Inquiry Seminar (INQS)
INQS 125 INQUIRY SEMINAR (4 credits)
At the center of the Linfield Curriculum is the Inquiry Seminar, taken by each first-or second-year student. A collaborative investigation of a compelling subject, the Inquiry Seminar builds upon and deepens the relationship between thinking and communication, both oral and written. It models the goals of the entire Linfield Curriculum by developing the critical thinking skills common to every discipline and vital to becoming an educated person. Inquiry Seminars are taught by faculty from many fields and offer a wide range of topics varying from semester to semester.
Typically offered: Fall and Spring Semesters, Annually
INQS 125L WRITING LAB (1 credit)
INQS 126 INQUIRY SEMINAR (4 credits)
Satisfies Inquiry Seminar requirement for Online/ Continuing Education students. Not applicable for McMinnville campus students.
Sample SECTION DESCRIPTIONS
The descriptions below illustrate popular topics; current offerings may be found in the online course schedule.
Alter Egos, Doppelgängers, and Notions of Identity
As social media makes the distinction between our public and private selves ever more apparent, this course will take a moment to examine the concept of persona across multiple disciplines. We will examine how poets have used persona to write beyond their own experiences, study how musicians from David Bowie and Prince to Lady Gaga and Nicki Minaj have cultivated on-stage personas that help them push artistic boundaries, consider masks and the world of The Watchmen, and read a little about what psychoanalysts like Carl Jung had to say about the subject. At some point very broad questions without definite answers will arise-such as "Are all identities curated?" and "Is Mr. Rogers a character or a real person?" We will navigate these choppy waters together and see what we can learn about our many selves.
East Asia and America
Competition for wealth and power in the East Asian region intensified in the twentieth century and continues to shape international politics and business today. This course explores the political, economic, and cultural relations between China, Japan, Korea, and the United States through a variety of sources including news media, personal memoirs, and feature films. Topics include Asian immigration to the United States, the Second World War in the Pacific, China's policies to promote economic growth, North Korea's nuclear program, and Japan's cultural exports like Godzilla and anime.
Food Writing and the Western Psyche
Why are we fascinated with other people's experiences with food? From the writing of ancient Greek and Roman historians to today's explosion of food and cooking blogs and Instagram posts, Western cultures have long shown interest in writing and reading about food and eating. Food plays a key role in our cultural and social interactions both private and public, and food writing as become an increasingly popular way of engaging with others around our experiences of food. In this class, we will explore food writing throughout Western history and the personal, social, and cultural significance of sharing our experiences with food.

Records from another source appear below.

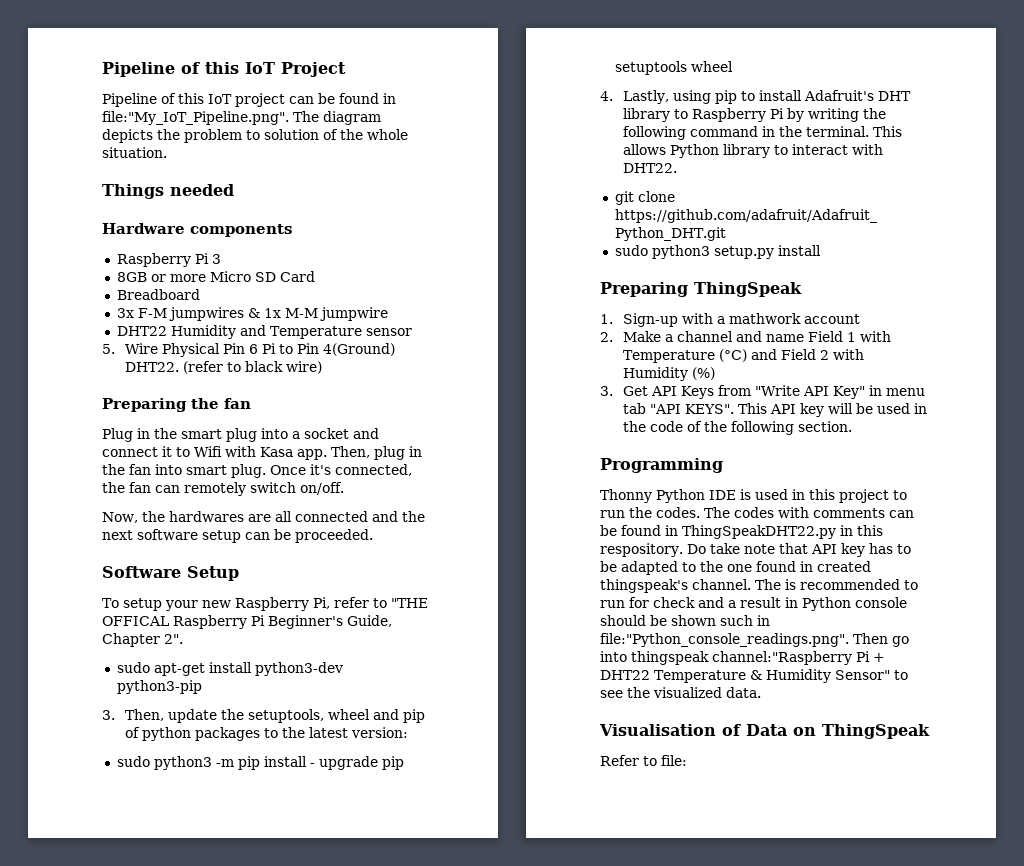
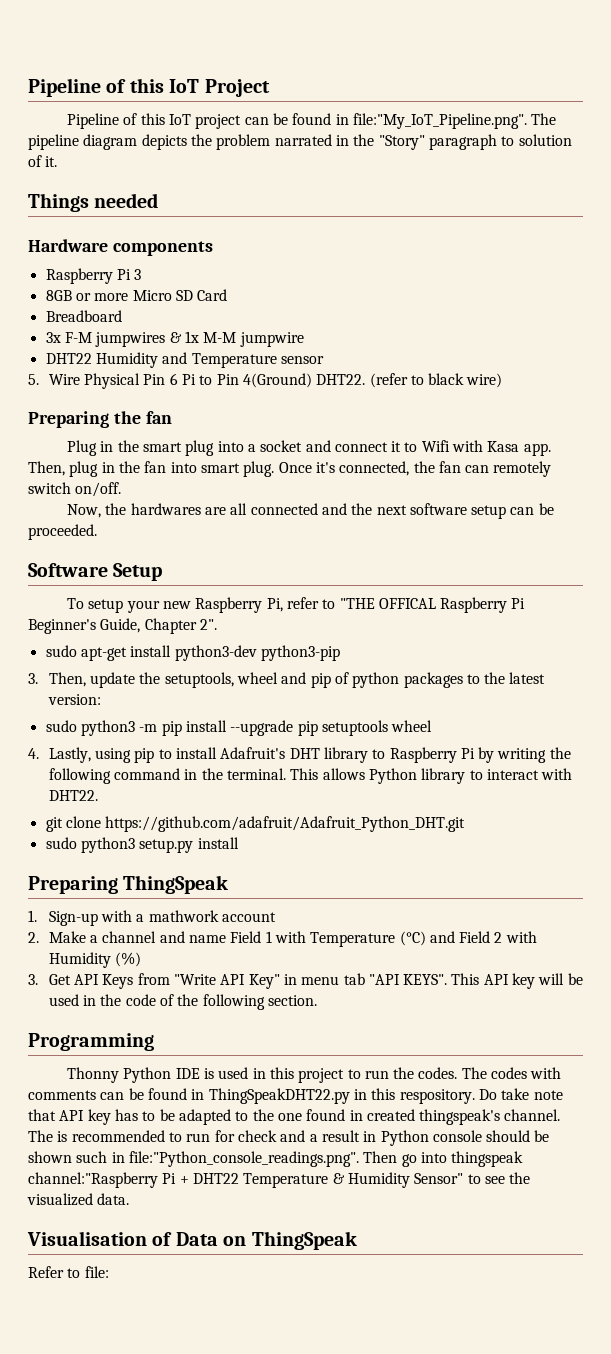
(319, 116) none -> [28,134,79,150] pipeline
[246,129,408,140] [102,147,167,158] to solution of the whole situation. -> [274,134,572,150] [28,155,58,167] narrated in the "Story" paragraph to solution of it.
[309,756,378,770] - upgrade -> [230,720,294,736] --upgrade

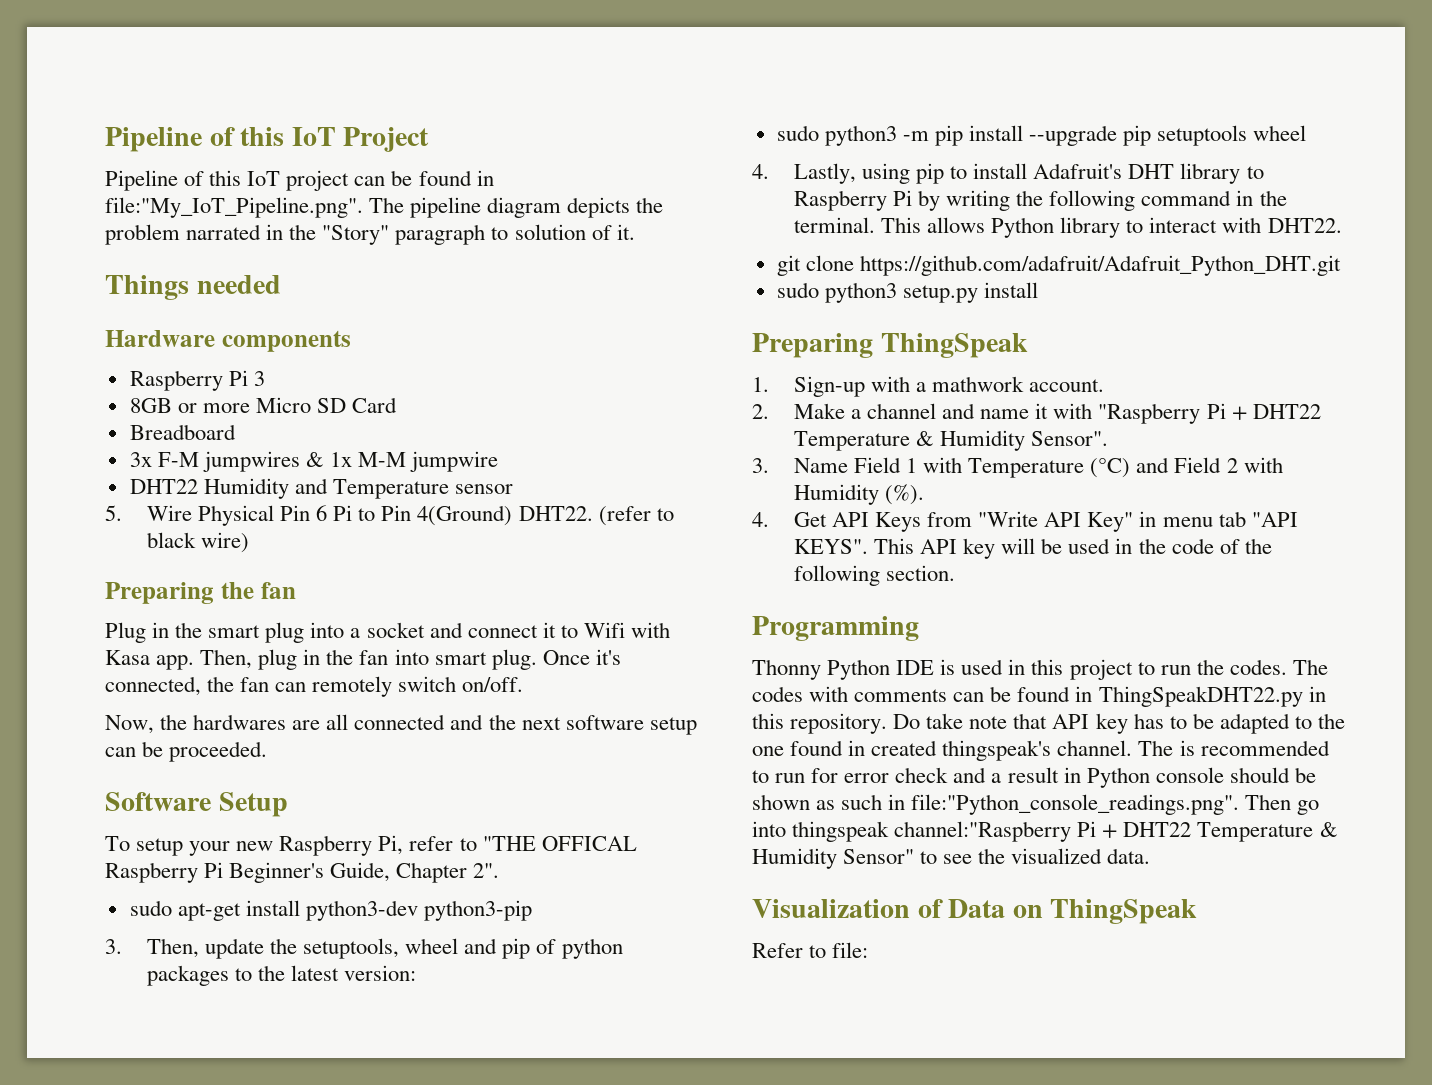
[221,912,276,922] account -> [1029,379,1105,392] account.
(226, 939) none -> [1035,403,1321,424] [793,430,1109,451] [752,458,848,473] it with "Raspberry Pi + DHT22 Temperature & Humidity Sensor". // 3. Name
[114,952,141,967] [28,974,38,985] (%) // 3. -> [884,484,924,505] [752,512,769,527] (%). // 4.
[399,1089,475,1104] respository. -> [790,713,888,734] repository.
(235, 1136) none -> [844,773,890,783] error
(72, 1157) none -> [816,800,836,810] as
[27,1231,147,1246] Visualisation -> [752,899,910,918] Visualization

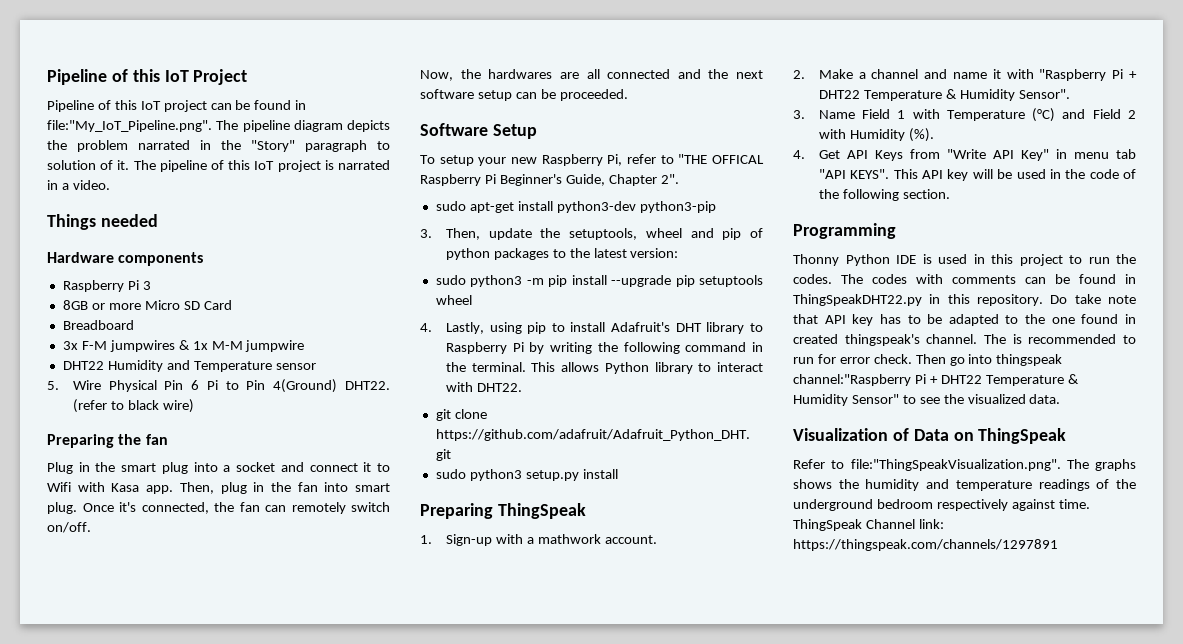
(635, 232) none -> [133,160,390,172] [47,180,110,190] The pipeline of this IoT project is narrated in a video.
[895,767,1316,788] [752,794,1240,815] check and a result in Python console should be shown as such in file:"Python_console_readings.png". -> [873,354,912,364] check.
[832,942,869,958] file: -> [850,459,1136,471] [793,479,1136,491] [793,499,1090,511] [793,519,944,531] [793,539,1058,551] file:"ThingSpeakVisualization.png". The graphs shows the humidity and temperature readings of the underground bedroom respectively against time. ThingSpeak Channel link: https://thingspeak.com/channels/1297891

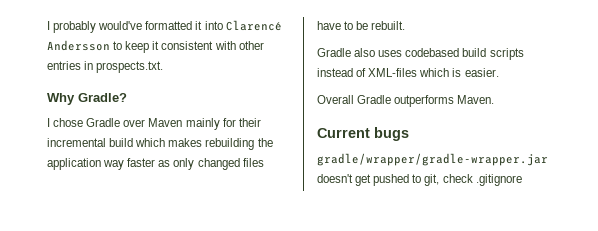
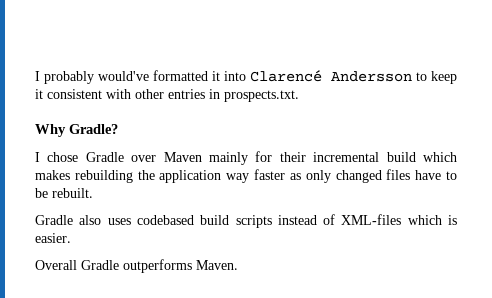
[317,127,409,141] [317,153,548,166] [317,174,522,186] // Current bugs // gradle/wrapper/gradle-wrapper.jar doesn't get pushed to git, check .gitignore -> (238, 265) none

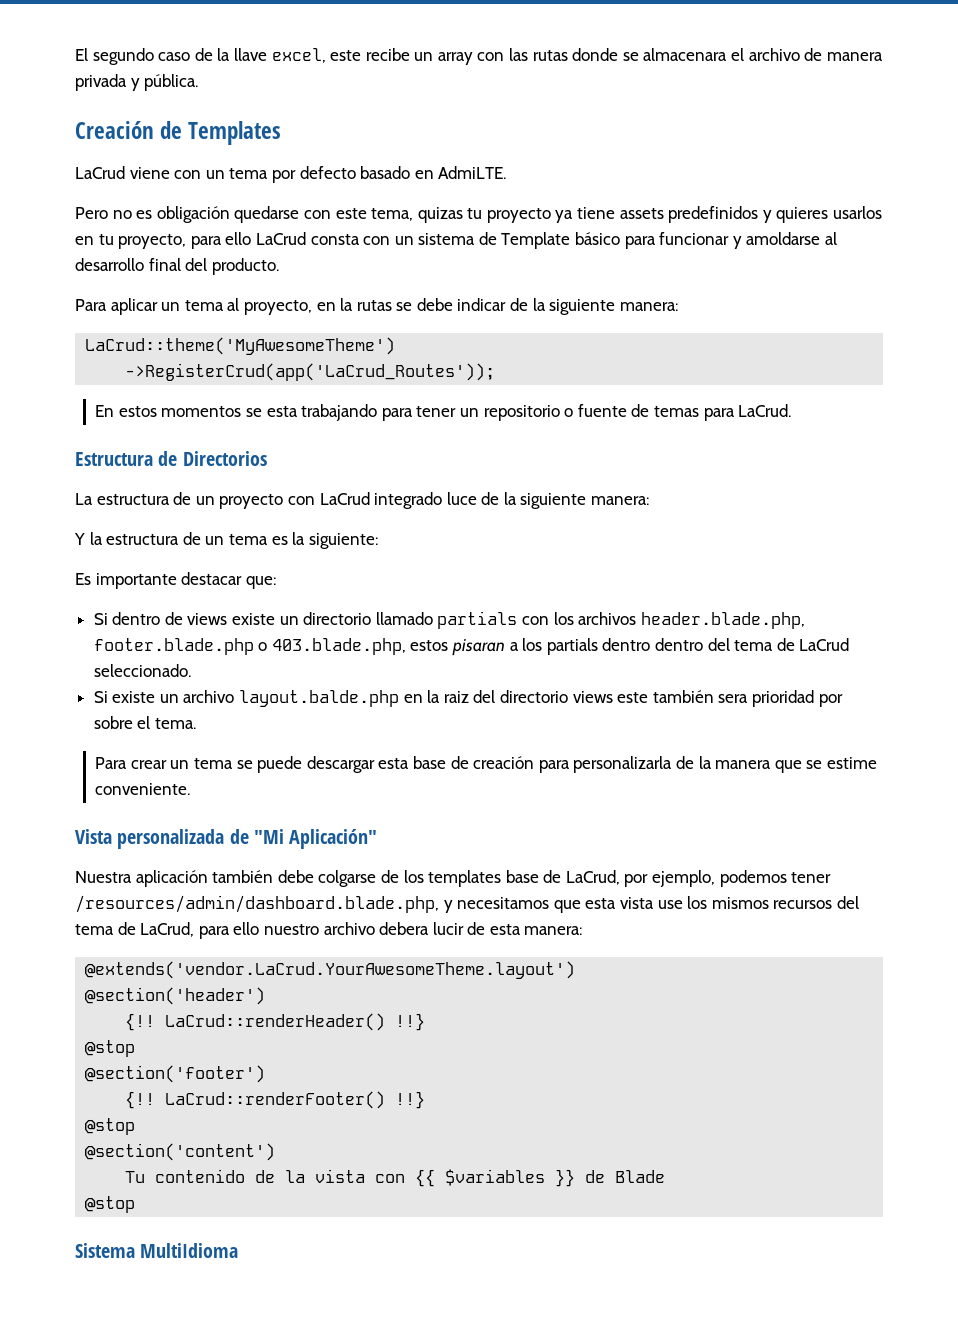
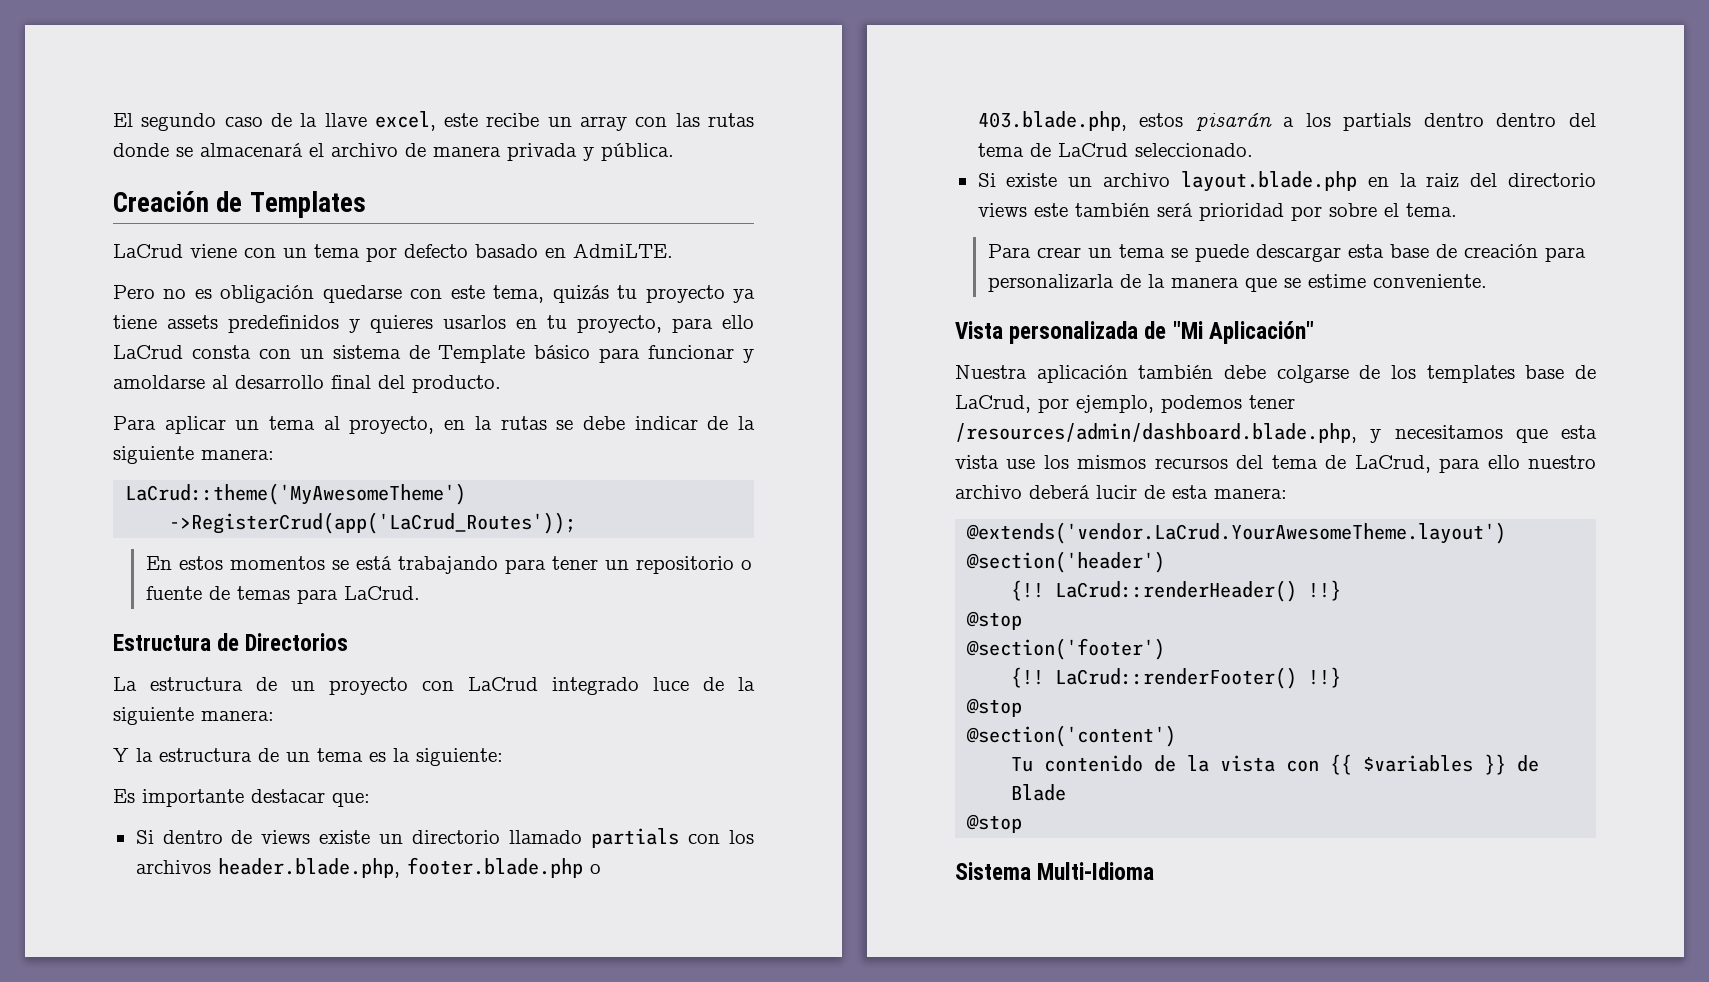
[643,48,728,61] almacenara -> [200,143,303,157] almacenará
[417,207,463,223] quizas -> [552,285,609,303] quizás
[266,406,298,417] esta -> [355,556,392,570] está
[452,639,506,656] pisaran -> [1195,112,1272,131] pisarán
[239,690,400,707] layout.balde.php -> [1180,171,1357,192] layout.blade.php
[718,694,749,703] sera -> [1156,203,1193,217] será
[379,922,430,935] debera -> [1029,485,1090,499] deberá
[140,1243,239,1258] MultiIdioma -> [1037,862,1155,880] Multi-Idioma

In Search of the Good Life
What is the "good life"? This is perhaps the deepest human question. It is not only a question we hope recipients of a liberal arts education will ask, it is also a question that permeates film and literature. Looking at thinkers as ancient as Aristotle and films as contemporary as Hell or Highwater, this class will discuss and evaluate different conceptions of a good life and provide a place for students to engage in their own inquiry. In short, we will ask big questions and answer them through thinking, reading, viewing, discussing, and writing.
Music that reaches the masses has been one of our most powerful vehicles for social change throughout history. Where does the personal meet the political in the music you listen to? What impact has this music had in your life and on pop culture? We will be asking questions like these as we listen for the poetics and narratives of protest in musical lyrics. You will have the opportunity to write analytically and creatively as we explore several popular genres and social movements from the 20th and 21st centuries.
Rural America: Literature, Film, and Song
In this class we'll peel back the mythologies and stereotypes of the wider culture and come to better know rural America. To do so, we'll turn to contemporary music, film, and literature from and about rural America in the hopes that we might uncover-via close reading, careful discussion, and analytical writing-deeper truths about rural America and those who call it home.
The Social Life of Algorithms
What are algorithms? How do they impact our lives? How are they shaped by social, cultural, and political life? This course provides a critical introduction to algorithmic systems and how they relate to issues of power and inequalities.